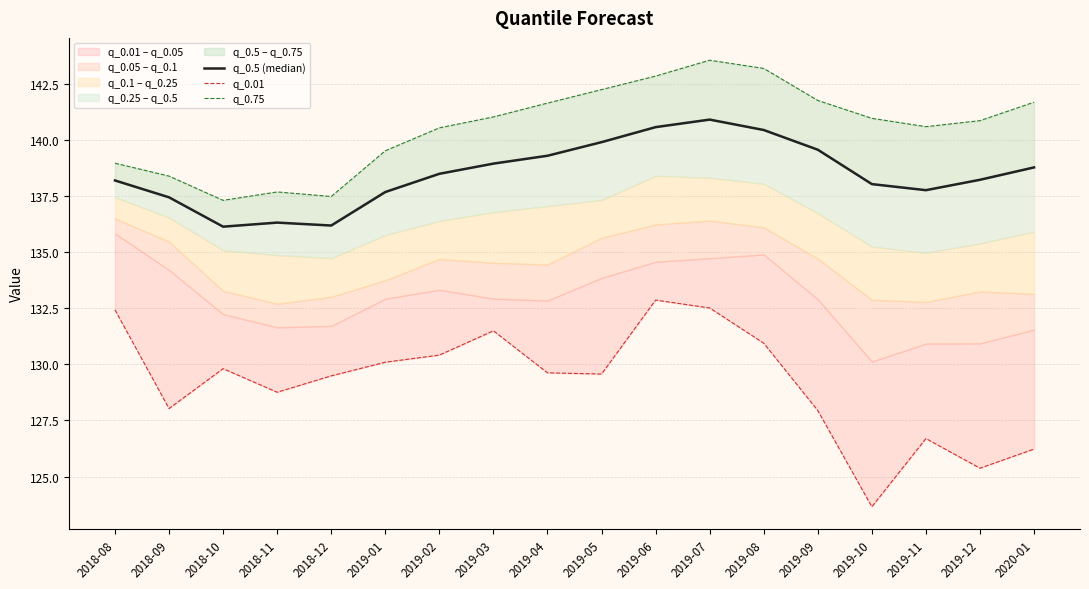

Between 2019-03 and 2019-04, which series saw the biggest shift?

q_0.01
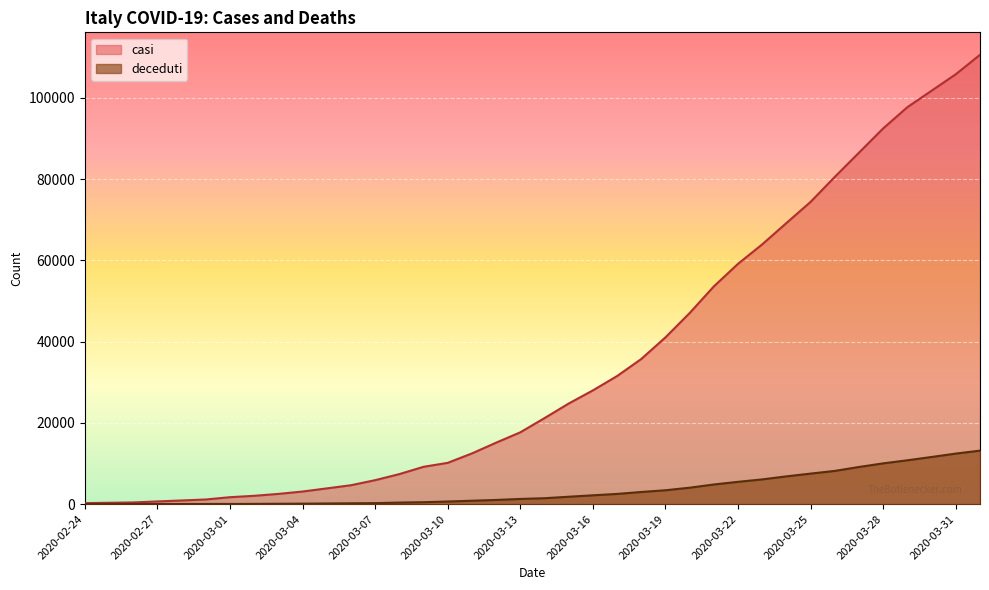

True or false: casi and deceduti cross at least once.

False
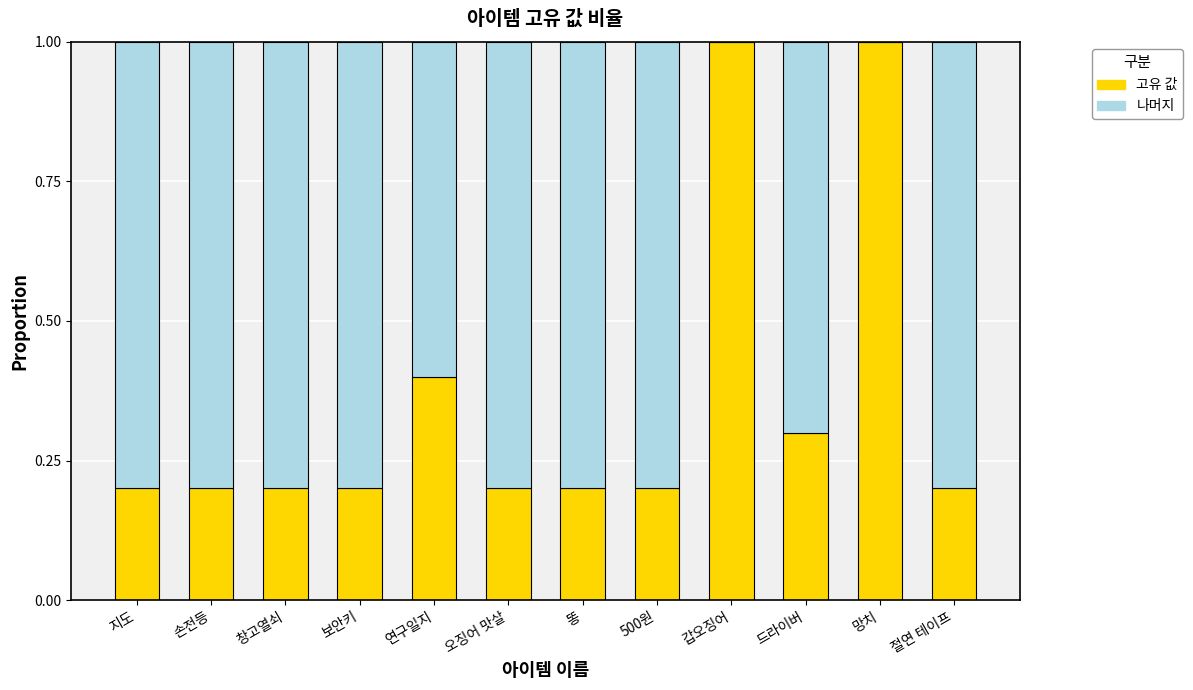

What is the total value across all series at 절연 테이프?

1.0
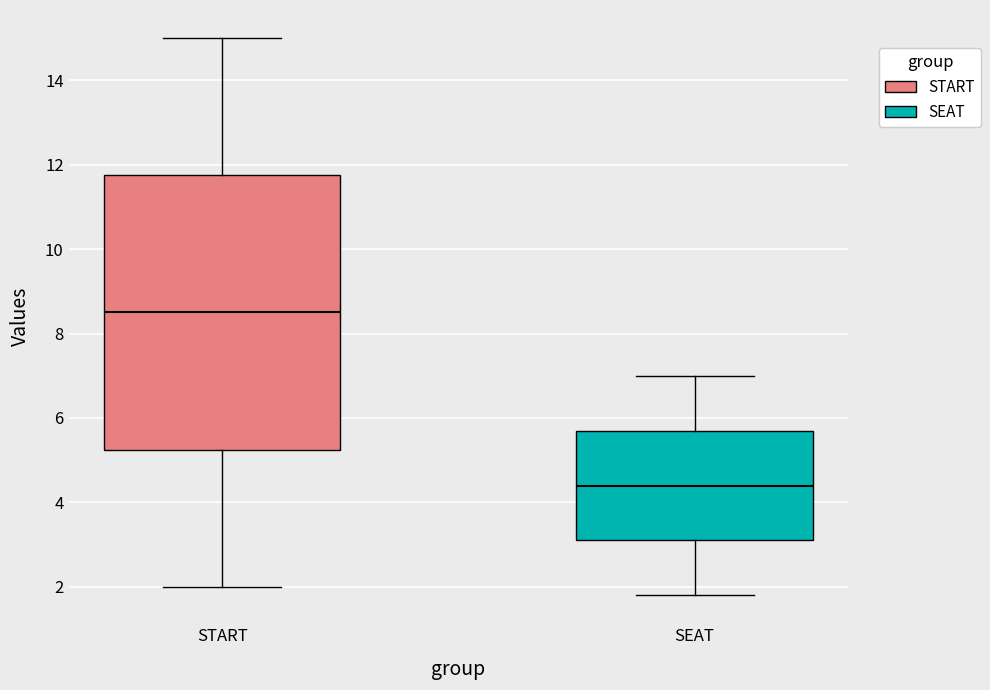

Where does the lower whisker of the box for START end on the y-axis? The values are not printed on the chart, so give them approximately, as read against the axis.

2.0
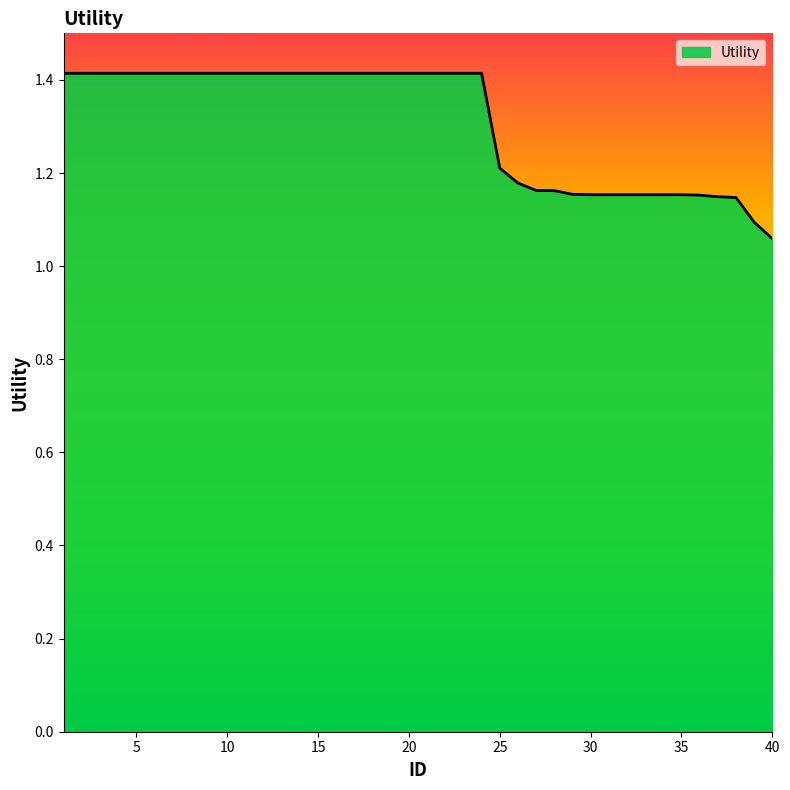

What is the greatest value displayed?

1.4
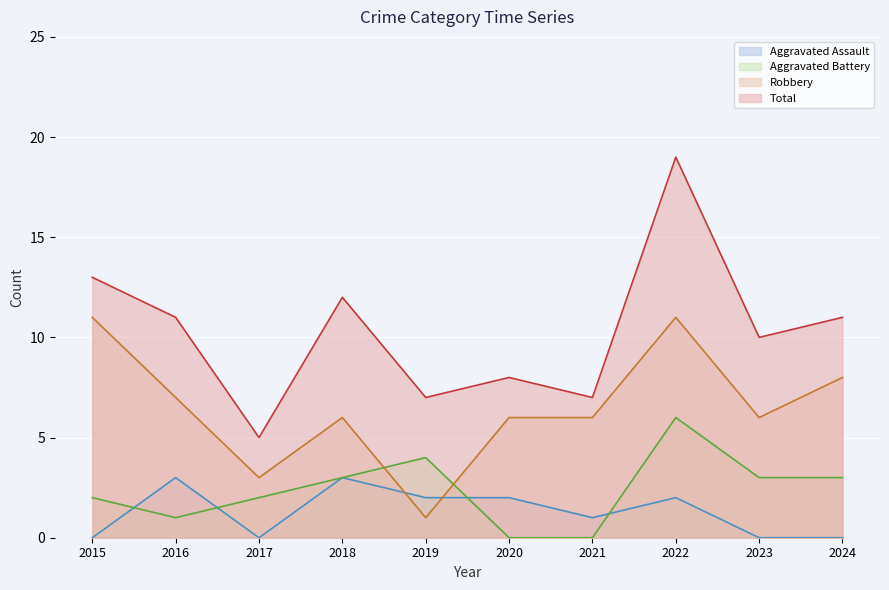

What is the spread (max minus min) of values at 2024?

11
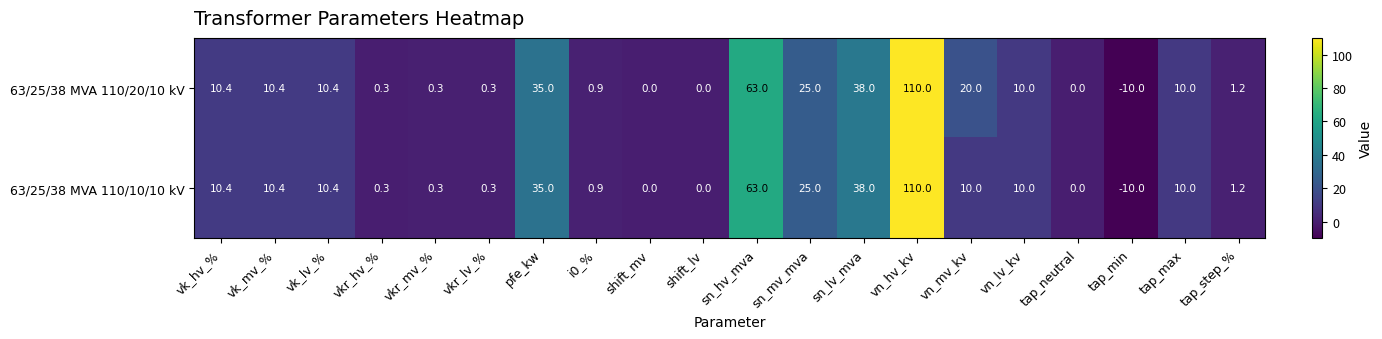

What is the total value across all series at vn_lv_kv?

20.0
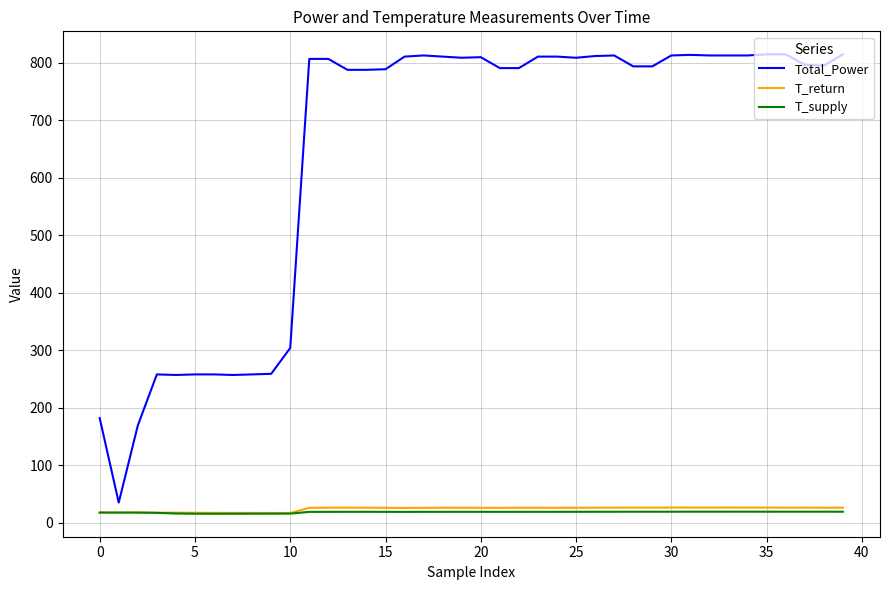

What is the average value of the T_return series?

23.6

▬▬▬

Exercise goal: Convert the data above into a Markdown table with the columns "Row" and "Line," giving each non-blank line its own numbered row. Leave out the pictures.

Solution below:
| Row | Line |
|---|---|
| 1 | Between 2019-03 and 2019-04, which series saw the biggest shift? |
| 2 | q_0.01 |
| 3 | True or false: casi and deceduti cross at least once. |
| 4 | False |
| 5 | What is the total value across all series at 절연 테이프? |
| 6 | 1.0 |
| 7 | Where does the lower whisker of the box for START end on the y-axis? The values are not printed on the chart, so give them approximately, as read against the axis. |
| 8 | 2.0 |
| 9 | What is the greatest value displayed? |
| 10 | 1.4 |
| 11 | What is the spread (max minus min) of values at 2024? |
| 12 | 11 |
| 13 | What is the total value across all series at vn_lv_kv? |
| 14 | 20.0 |
| 15 | What is the average value of the T_return series? |
| 16 | 23.6 |